Herbie Hancock's iconic releases Fat Albert Rotunda, Mwandishi and Crossings
Herbie Hancock is one of the most prolific jazz pianists of the 20th century. A child prodigy, he played with the greats such as Donald Byrd and Miles Davis. As he was a bit of a geek, he enjoyed gadgets & buttons and he was one of the first to embrace and master the electric piano, but he always stayed true to the acoustic sound. In fact, he always bounced back and forth between his electronic and acoustic sound, touching upon almost every development in R&B, Funk and Jazz while retaining an original and distinctive voice.
Music On Vinyl releases three well-known Herbie Hancock albums from the late '60s/ early '70s. Fat Albert Rotunda is his venture into jazz-funk, centered around the music Hancock wrote the Fat Albert cartoon show. It's is a unique item in Herbie Hancock's long and diverse catalog. Mwandishi is one of his first departures from his traditional jazz sounds. The album, which was recorded in a single session on New Year's Eve, is a much more electronic effort compared to his earlier works. It was one step forward into the future of jazz. Crossings is the second album in the experimental sextet trilogy Herbie released in the early 1970s. His electronic movements are further explored and the whole sound comes alive in the three long tracks on this record. Over forty years later this album still sounds incredibly ahead of its time.

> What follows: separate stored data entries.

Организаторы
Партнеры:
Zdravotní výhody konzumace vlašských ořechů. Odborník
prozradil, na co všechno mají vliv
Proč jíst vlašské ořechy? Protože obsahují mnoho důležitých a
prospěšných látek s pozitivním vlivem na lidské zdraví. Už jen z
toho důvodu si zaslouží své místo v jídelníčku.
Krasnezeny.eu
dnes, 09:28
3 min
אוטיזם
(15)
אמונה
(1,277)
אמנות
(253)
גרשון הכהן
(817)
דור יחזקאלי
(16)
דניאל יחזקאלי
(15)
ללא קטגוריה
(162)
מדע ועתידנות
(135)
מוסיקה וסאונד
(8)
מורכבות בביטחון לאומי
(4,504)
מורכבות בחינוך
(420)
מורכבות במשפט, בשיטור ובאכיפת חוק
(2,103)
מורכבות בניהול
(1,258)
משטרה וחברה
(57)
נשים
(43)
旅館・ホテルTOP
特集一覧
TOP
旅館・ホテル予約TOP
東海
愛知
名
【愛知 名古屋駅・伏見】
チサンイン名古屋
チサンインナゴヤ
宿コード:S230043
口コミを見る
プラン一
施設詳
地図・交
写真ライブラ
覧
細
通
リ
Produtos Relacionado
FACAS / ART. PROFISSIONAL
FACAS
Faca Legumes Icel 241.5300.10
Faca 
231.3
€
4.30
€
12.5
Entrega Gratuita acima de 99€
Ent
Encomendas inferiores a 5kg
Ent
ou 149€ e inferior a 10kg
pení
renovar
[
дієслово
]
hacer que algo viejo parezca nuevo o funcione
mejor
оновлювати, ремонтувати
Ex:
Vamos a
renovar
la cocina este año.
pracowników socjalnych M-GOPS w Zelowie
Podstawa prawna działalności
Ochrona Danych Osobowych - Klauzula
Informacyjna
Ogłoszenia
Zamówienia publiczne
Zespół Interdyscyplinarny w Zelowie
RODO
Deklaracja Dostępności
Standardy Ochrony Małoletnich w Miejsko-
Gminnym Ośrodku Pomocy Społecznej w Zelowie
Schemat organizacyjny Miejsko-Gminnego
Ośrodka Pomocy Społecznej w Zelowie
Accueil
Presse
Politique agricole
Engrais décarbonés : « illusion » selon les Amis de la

Mwandishi is one of Herbie Hancock's first departures from his traditional jazz sounds. The music on Mwandishi is beautifully atmospheric and the long tracks leave plenty of space for improvisations by the group. A fantastic recording with sonic layers of earth, existence and expression.
Fat Albert Rotunda is the venture into jazz-funk by keyboardist Herbie Hancock. Fat Albert Rotunda is a unique item in Herbie Hancock's long and diverse catalog, with funky tracks like "Fat Mama" and modern jazz-oriented tunes like "Tell Me A Bedtime Story". The sextet which is backing Hancock consists of some of the most prominent musicians of that time, like Joe Henderson on tenor sax, Johnny Coles on trumpet and Buster Williams on the bass.